_WHAT THE EXERCISE ASKS_. Copy out the text of the material below line for line, without any of the pictures.

_EXERCISE MATERIAL_.

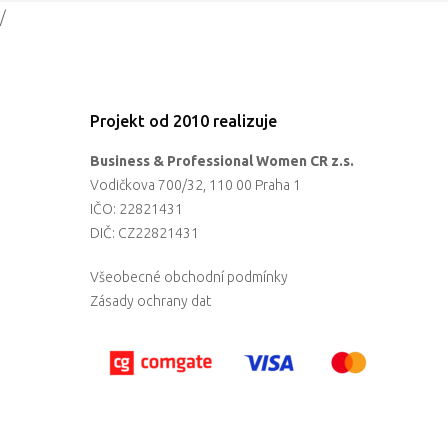
/
Projekt od 2010 realizuje
Business & Professional Women CR z.s.
Vodičkova 700/32, 110 00 Praha 1
IČO: 22821431
DIČ: CZ22821431
Všeobecné obchodní podmínky
Zásady ochrany dat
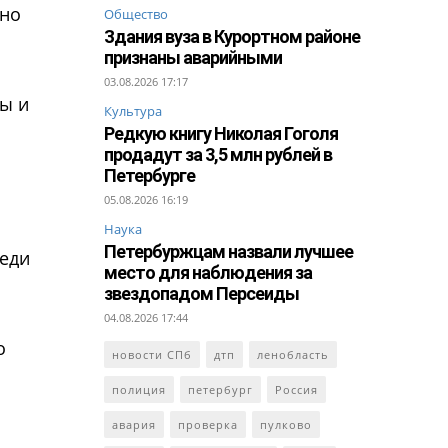
жно
Общество
Здания вуза в Курортном районе
признаны аварийными
03.08.2026 17:17
ты и
Культура
Редкую книгу Николая Гоголя
продадут за 3,5 млн рублей в
Петербурге
05.08.2026 16:19
Наука
Петербуржцам назвали лучшее
реди
место для наблюдения за
звездопадом Персеиды
04.08.2026 17:44
о
новости СПб
дтп
ленобласть
полиция
петербург
Россия
авария
проверка
пулково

_SOLVED EXERCISE_.
/
Projekt od 2010 realizuje
Business & Professional Women CR z.s.
Vodičkova 700/32, 110 00 Praha 1
IČO: 22821431
DIČ: CZ22821431
Všeobecné obchodní podmínky
Zásady ochrany dat
жно
Общество
Здания вуза в Курортном районе
признаны аварийными
03.08.2026 17:17
ты и
Культура
Редкую книгу Николая Гоголя
продадут за 3,5 млн рублей в
Петербурге
05.08.2026 16:19
Наука
Петербуржцам назвали лучшее
реди
место для наблюдения за
звездопадом Персеиды
04.08.2026 17:44
о
новости СПб
дтп
ленобласть
полиция
петербург
Россия
авария
проверка
пулково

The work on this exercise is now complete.